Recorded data
◇ ◇ ◇ ◇ ◇ ◇ ◇
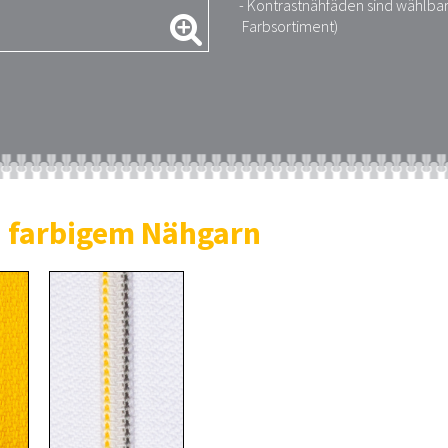
- Kontrastnähfäden sind wählbar
Farbsortiment)
d farbigem Nähgarn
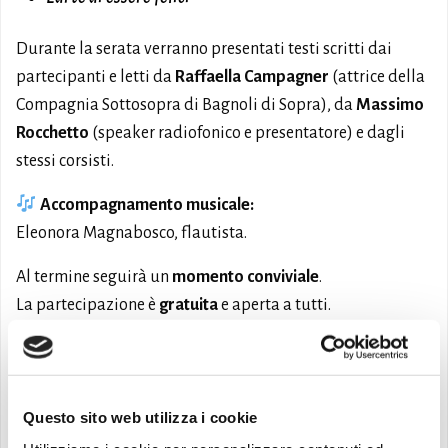
Durante la serata verranno presentati testi scritti dai
partecipanti e letti da
Raffaella Campagner
(attrice della
Compagnia Sottosopra di Bagnoli di Sopra), da
Massimo
Rocchetto
(speaker radiofonico e presentatore) e dagli
stessi corsisti.
Accompagnamento musicale:
Eleonora Magnabosco, flautista.
Al termine seguirà un
momento conviviale
.
La partecipazione è
gratuita
e aperta a tutti.
L’evento è inserito nell’iniziativa regionale
Il Veneto legge
Info e contatti:
Questo sito web utilizza i cookie
0429 1905714 –
338 6526635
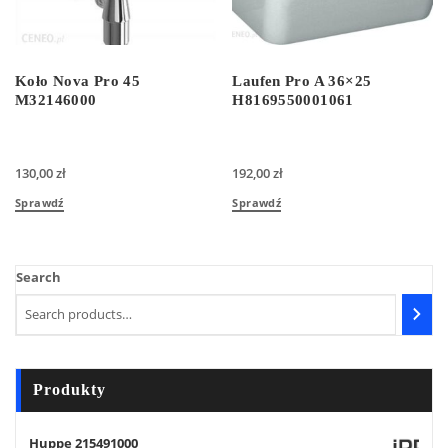
Koło Nova Pro 45
Laufen Pro A 36×25
M32146000
H8169550001061
130,00
zł
192,00
zł
Sprawdź
Sprawdź
Search
Produkty
Huppe 215491000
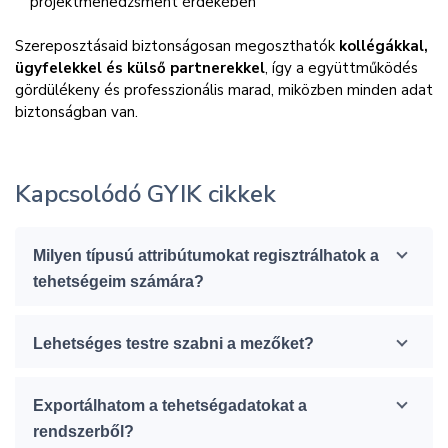
projektmenedzsment érdekében
Szereposztásaid biztonságosan megoszthatók
kollégákkal,
ügyfelekkel és külső partnerekkel
, így a együttműködés
gördülékeny és professzionális marad, miközben minden adat
biztonságban van.
Kapcsolódó GYIK cikkek
Milyen típusú attribútumokat regisztrálhatok a
tehetségeim számára?
Lehetséges testre szabni a mezőket?
Exportálhatom a tehetségadatokat a
rendszerből?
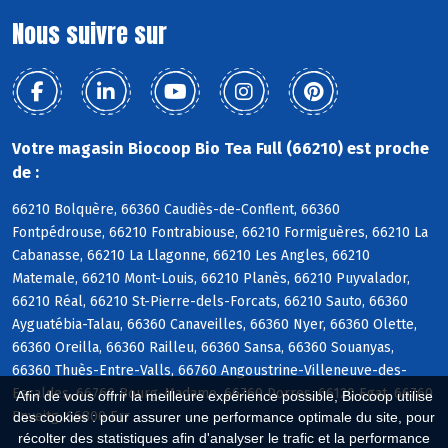
Nous suivre sur
Votre magasin Biocoop Bio Tea Full (66210) est proche
de :
66210 Bolquère, 66360 Caudiès-de-Conflent, 66360
Fontpédrouse, 66210 Fontrabiouse, 66210 Formiguères, 66210 La
Cabanasse, 66210 La Llagonne, 66210 Les Angles, 66210
Matemale, 66210 Mont-Louis, 66210 Planès, 66210 Puyvalador,
66210 Réal, 66210 St-Pierre-dels-Forcats, 66210 Sauto, 66360
Ayguatébia-Talau, 66360 Canaveilles, 66360 Nyer, 66360 Olette,
66360 Oreilla, 66360 Railleu, 66360 Sansa, 66360 Souanyas,
66360 Thuès-Entre-Valls, 66760 Angoustrine-Villeneuve-des-
Escaldes, 66760 Bourg-Madame, 66760 Dorres, 66120 Egat, 66760
Afin de vous offrir la meilleure expérience possible, Biocoop utilise
Enveitg, 66800 Err
des cookies : pour assurer une performance optimale du site, pour
récolter des statistiques afin d'analyser le trafic et la performance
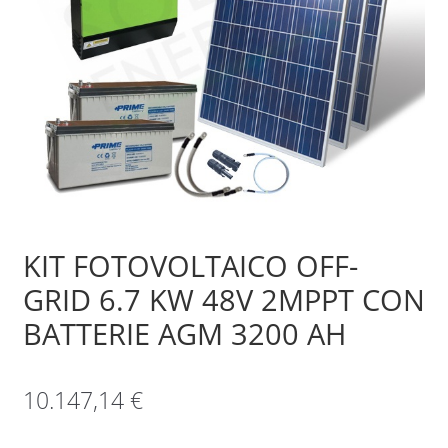
Sample Page
Shop
KIT FOTOVOLTAICO OFF-
GRID 6.7 KW 48V 2MPPT CON
BATTERIE AGM 3200 AH
10.147,14
€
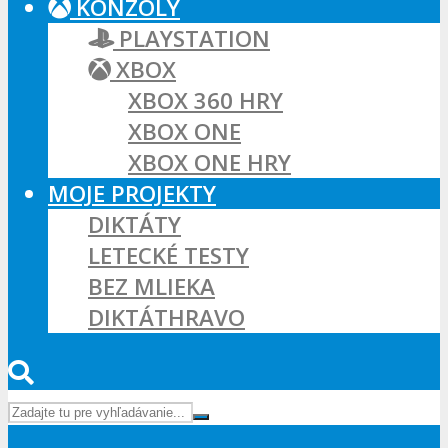
KONZOLY
PLAYSTATION
XBOX
XBOX 360 HRY
XBOX ONE
XBOX ONE HRY
MOJE PROJEKTY
DIKTÁTY
LETECKÉ TESTY
BEZ MLIEKA
DIKTÁTHRAVO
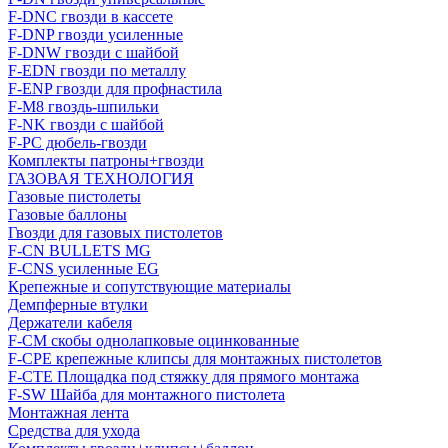
F-DNC гвозди в кассете
F-DNP гвозди усиленные
F-DNW гвозди с шайбой
F-EDN гвозди по металлу
F-ENP гвозди для профнастила
F-M8 гвоздь-шпильки
F-NK гвозди с шайбой
F-PC дюбель-гвозди
Комплекты патроны+гвозди
ГАЗОВАЯ ТЕХНОЛОГИЯ
Газовые пистолеты
Газовые баллоны
Гвозди для газовых пистолетов
F-CN BULLETS MG
F-CNS усиленные EG
Крепежные и сопутствующие материалы
Демпферные втулки
Держатели кабеля
F-CM скобы однолапковые оцинкованные
F-CPE крепежные клипсы для монтажных пистолетов
F-CTE Площадка под стяжку для прямого монтажа
F-SW Шайба для монтажного пистолета
Монтажная лента
Средства для ухода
◇ ◇ ◇ ◇ ◇ ◇ ◇
**BRIEF**
Your answer should be the exact lines above from the one containing "biztonságban van." through the one containing "Matemale, 66210 Mont-Louis, 66210", with both end lines kept and the pictures removed, please.

**PROBLEM SOLUTION**
biztonságban van.
Kapcsolódó GYIK cikkek
Milyen típusú attribútumokat regisztrálhatok a
tehetségeim számára?
Lehetséges testre szabni a mezőket?
Exportálhatom a tehetségadatokat a
rendszerből?
Nous suivre sur
Votre magasin Biocoop Bio Tea Full (66210) est proche
de :
66210 Bolquère, 66360 Caudiès-de-Conflent, 66360
Fontpédrouse, 66210 Fontrabiouse, 66210 Formiguères, 66210 La
Cabanasse, 66210 La Llagonne, 66210 Les Angles, 66210
Matemale, 66210 Mont-Louis, 66210 Planès, 66210 Puyvalador,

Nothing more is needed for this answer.